**Work item**
Reproduce every one of the following rows character for character, keeping each on its own line.

**Entries supplied**

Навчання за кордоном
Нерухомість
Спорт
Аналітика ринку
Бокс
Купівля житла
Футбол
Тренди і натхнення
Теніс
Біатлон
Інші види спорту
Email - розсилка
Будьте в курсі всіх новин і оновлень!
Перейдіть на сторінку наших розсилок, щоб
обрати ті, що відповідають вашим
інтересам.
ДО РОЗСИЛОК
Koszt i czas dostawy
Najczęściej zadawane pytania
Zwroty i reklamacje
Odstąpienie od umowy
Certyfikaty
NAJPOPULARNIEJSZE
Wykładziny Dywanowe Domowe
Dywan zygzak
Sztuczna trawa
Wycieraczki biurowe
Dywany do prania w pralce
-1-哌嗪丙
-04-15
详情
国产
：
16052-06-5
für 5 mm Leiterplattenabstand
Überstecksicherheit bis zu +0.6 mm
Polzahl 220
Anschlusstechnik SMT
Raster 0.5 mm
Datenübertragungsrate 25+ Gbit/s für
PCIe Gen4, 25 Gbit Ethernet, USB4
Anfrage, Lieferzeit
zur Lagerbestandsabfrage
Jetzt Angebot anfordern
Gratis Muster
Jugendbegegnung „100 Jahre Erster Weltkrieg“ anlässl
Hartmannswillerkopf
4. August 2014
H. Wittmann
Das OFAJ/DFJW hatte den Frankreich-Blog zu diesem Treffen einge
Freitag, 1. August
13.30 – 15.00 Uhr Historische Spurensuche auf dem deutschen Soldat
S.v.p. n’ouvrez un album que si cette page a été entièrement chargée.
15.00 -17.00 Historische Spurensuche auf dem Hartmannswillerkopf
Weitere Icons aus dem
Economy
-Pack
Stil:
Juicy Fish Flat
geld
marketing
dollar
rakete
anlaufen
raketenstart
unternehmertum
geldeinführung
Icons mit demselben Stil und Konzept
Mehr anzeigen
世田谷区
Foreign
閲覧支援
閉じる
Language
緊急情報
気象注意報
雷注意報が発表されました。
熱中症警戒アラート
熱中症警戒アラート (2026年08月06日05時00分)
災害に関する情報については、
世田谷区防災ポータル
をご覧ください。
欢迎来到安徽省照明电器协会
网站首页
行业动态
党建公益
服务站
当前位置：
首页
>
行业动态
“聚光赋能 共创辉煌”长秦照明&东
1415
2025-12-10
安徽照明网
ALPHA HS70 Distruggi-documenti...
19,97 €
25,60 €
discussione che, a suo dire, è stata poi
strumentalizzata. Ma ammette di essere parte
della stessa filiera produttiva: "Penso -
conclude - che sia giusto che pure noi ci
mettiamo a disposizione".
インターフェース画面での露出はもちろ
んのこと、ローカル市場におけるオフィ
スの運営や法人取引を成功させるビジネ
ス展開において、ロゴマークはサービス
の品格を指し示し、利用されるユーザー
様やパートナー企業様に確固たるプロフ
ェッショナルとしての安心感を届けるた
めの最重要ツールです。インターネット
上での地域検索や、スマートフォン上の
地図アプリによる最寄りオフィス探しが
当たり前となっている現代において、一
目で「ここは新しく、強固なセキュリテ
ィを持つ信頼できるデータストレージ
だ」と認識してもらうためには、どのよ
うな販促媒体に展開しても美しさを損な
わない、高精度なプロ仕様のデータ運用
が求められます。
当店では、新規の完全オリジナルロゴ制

**Solution to this problem**
Навчання за кордоном
Нерухомість
Спорт
Аналітика ринку
Бокс
Купівля житла
Футбол
Тренди і натхнення
Теніс
Біатлон
Інші види спорту
Email - розсилка
Будьте в курсі всіх новин і оновлень!
Перейдіть на сторінку наших розсилок, щоб
обрати ті, що відповідають вашим
інтересам.
ДО РОЗСИЛОК
Koszt i czas dostawy
Najczęściej zadawane pytania
Zwroty i reklamacje
Odstąpienie od umowy
Certyfikaty
NAJPOPULARNIEJSZE
Wykładziny Dywanowe Domowe
Dywan zygzak
Sztuczna trawa
Wycieraczki biurowe
Dywany do prania w pralce
-1-哌嗪丙
-04-15
详情
国产
：
16052-06-5
für 5 mm Leiterplattenabstand
Überstecksicherheit bis zu +0.6 mm
Polzahl 220
Anschlusstechnik SMT
Raster 0.5 mm
Datenübertragungsrate 25+ Gbit/s für
PCIe Gen4, 25 Gbit Ethernet, USB4
Anfrage, Lieferzeit
zur Lagerbestandsabfrage
Jetzt Angebot anfordern
Gratis Muster
Jugendbegegnung „100 Jahre Erster Weltkrieg“ anlässl
Hartmannswillerkopf
4. August 2014
H. Wittmann
Das OFAJ/DFJW hatte den Frankreich-Blog zu diesem Treffen einge
Freitag, 1. August
13.30 – 15.00 Uhr Historische Spurensuche auf dem deutschen Soldat
S.v.p. n’ouvrez un album que si cette page a été entièrement chargée.
15.00 -17.00 Historische Spurensuche auf dem Hartmannswillerkopf
Weitere Icons aus dem
Economy
-Pack
Stil:
Juicy Fish Flat
geld
marketing
dollar
rakete
anlaufen
raketenstart
unternehmertum
geldeinführung
Icons mit demselben Stil und Konzept
Mehr anzeigen
世田谷区
Foreign
閲覧支援
閉じる
Language
緊急情報
気象注意報
雷注意報が発表されました。
熱中症警戒アラート
熱中症警戒アラート (2026年08月06日05時00分)
災害に関する情報については、
世田谷区防災ポータル
をご覧ください。
欢迎来到安徽省照明电器协会
网站首页
行业动态
党建公益
服务站
当前位置：
首页
>
行业动态
“聚光赋能 共创辉煌”长秦照明&东
1415
2025-12-10
安徽照明网
ALPHA HS70 Distruggi-documenti...
19,97 €
25,60 €
discussione che, a suo dire, è stata poi
strumentalizzata. Ma ammette di essere parte
della stessa filiera produttiva: "Penso -
conclude - che sia giusto che pure noi ci
mettiamo a disposizione".
インターフェース画面での露出はもちろ
んのこと、ローカル市場におけるオフィ
スの運営や法人取引を成功させるビジネ
ス展開において、ロゴマークはサービス
の品格を指し示し、利用されるユーザー
様やパートナー企業様に確固たるプロフ
ェッショナルとしての安心感を届けるた
めの最重要ツールです。インターネット
上での地域検索や、スマートフォン上の
地図アプリによる最寄りオフィス探しが
当たり前となっている現代において、一
目で「ここは新しく、強固なセキュリテ
ィを持つ信頼できるデータストレージ
だ」と認識してもらうためには、どのよ
うな販促媒体に展開しても美しさを損な
わない、高精度なプロ仕様のデータ運用
が求められます。
当店では、新規の完全オリジナルロゴ制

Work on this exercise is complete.